Govt-commissioned report on what Minnis administration owes expected to be completed soon
“We are forecasting an increase in revenue of $92 million over what is stated in the pre-election budget”
NASSAU, BAHAMAS — The Davis administration has revised the deficit forecast to $858.6 million, according to Minister of Economic Affairs Michael Halkitis, who noted that while this nation is “not out of the woods yet”, indications are that the economic picture continues to brighten.
Halkitis, while speaking at a press briefing at the Office of the Prime Minister, noted that recurrent expenditure is expected to increase by $53 million, which is comprised of an increase of $31 million in social assistance.
“Most notably, this reflects the…extension of the unemployment program until December 2021 and $19 million for public service pension and gratuities,” said Halkitis.
He also noted that capital expenses are expected to be down by $54 million.
“For the remainder of the budget year, we are forecasting an increase in revenue of $92 million over what is stated in the pre-election budget,” he noted.
According to Halkitis, the government has received strong indications regarding the tourism industry rebound, particularly healthy bookings for the upcoming winter season; an increase in direct airlift from the US, Canada and the UK; and more economic activity due to the loosening of COVID restrictions.
Halkitis noted that while the pre-election fiscal update had forecasted a deficit of $951.8 million, that has been revised to $858.6 million.
“The key is that we are forecasting a decrease and therefore do not expect to have to borrow over and above what was approved in the budget this year,” said Halkitis.
“We are not out of the woods but indications are that the economic picture is continuing to brighten.”
He added: “I don’t want to impute any motive to any previous administration or public servant.
“From time immemorial, when we have had new administrations come to power, we get this saying that this is what we left, unpaid bills ands or forth.

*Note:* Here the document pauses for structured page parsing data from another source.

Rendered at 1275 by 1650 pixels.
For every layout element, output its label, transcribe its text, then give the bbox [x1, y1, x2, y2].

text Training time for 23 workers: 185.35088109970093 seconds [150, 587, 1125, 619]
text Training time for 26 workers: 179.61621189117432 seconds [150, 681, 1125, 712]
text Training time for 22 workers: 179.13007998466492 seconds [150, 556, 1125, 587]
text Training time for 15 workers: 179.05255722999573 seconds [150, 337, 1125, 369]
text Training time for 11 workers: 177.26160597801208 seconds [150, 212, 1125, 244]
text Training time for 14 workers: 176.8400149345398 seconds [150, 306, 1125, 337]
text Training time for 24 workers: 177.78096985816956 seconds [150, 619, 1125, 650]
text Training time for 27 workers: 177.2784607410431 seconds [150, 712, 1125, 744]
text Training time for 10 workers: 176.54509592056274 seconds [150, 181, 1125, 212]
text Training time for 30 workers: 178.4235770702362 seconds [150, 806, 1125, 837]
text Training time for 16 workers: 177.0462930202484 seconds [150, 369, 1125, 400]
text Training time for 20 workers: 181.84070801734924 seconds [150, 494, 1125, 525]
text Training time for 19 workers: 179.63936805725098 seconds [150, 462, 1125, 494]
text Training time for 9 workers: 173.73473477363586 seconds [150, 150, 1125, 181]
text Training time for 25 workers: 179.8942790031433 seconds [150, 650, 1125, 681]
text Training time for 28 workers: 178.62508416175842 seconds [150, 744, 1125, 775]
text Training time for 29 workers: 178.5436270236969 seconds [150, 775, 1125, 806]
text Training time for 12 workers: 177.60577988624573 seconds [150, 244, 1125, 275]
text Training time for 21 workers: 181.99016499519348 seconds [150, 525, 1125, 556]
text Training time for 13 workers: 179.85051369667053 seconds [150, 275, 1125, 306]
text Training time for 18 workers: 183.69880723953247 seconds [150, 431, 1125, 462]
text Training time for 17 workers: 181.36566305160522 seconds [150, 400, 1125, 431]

When the previous administration came to power, they made some statements about unpaid bills and even classified them as PLP (Progressive Liberal Party) bills. What we want to do this time is to ensure that we get a proper understanding of the true state of the public finances.
“We engaged an independent accounting firm to give us a picture and let us know what it is the government owes. They produced a report and we will get the final report in a few days.”
Halkitis further noted that while the pre-election fiscal update had indicated outstanding obligations of just $108 million, the report commissioned by the Davis administration will show there were other obligations.
“I can’t speak to whether it was a rush job or whether there was an effort to paint a rosy picture,” said Halkitis.
“We wanted to say what the true picture was and we engaged an independent firm to do it, so there is no suggestion that we are trying to paint a less rosy picture than it really is.”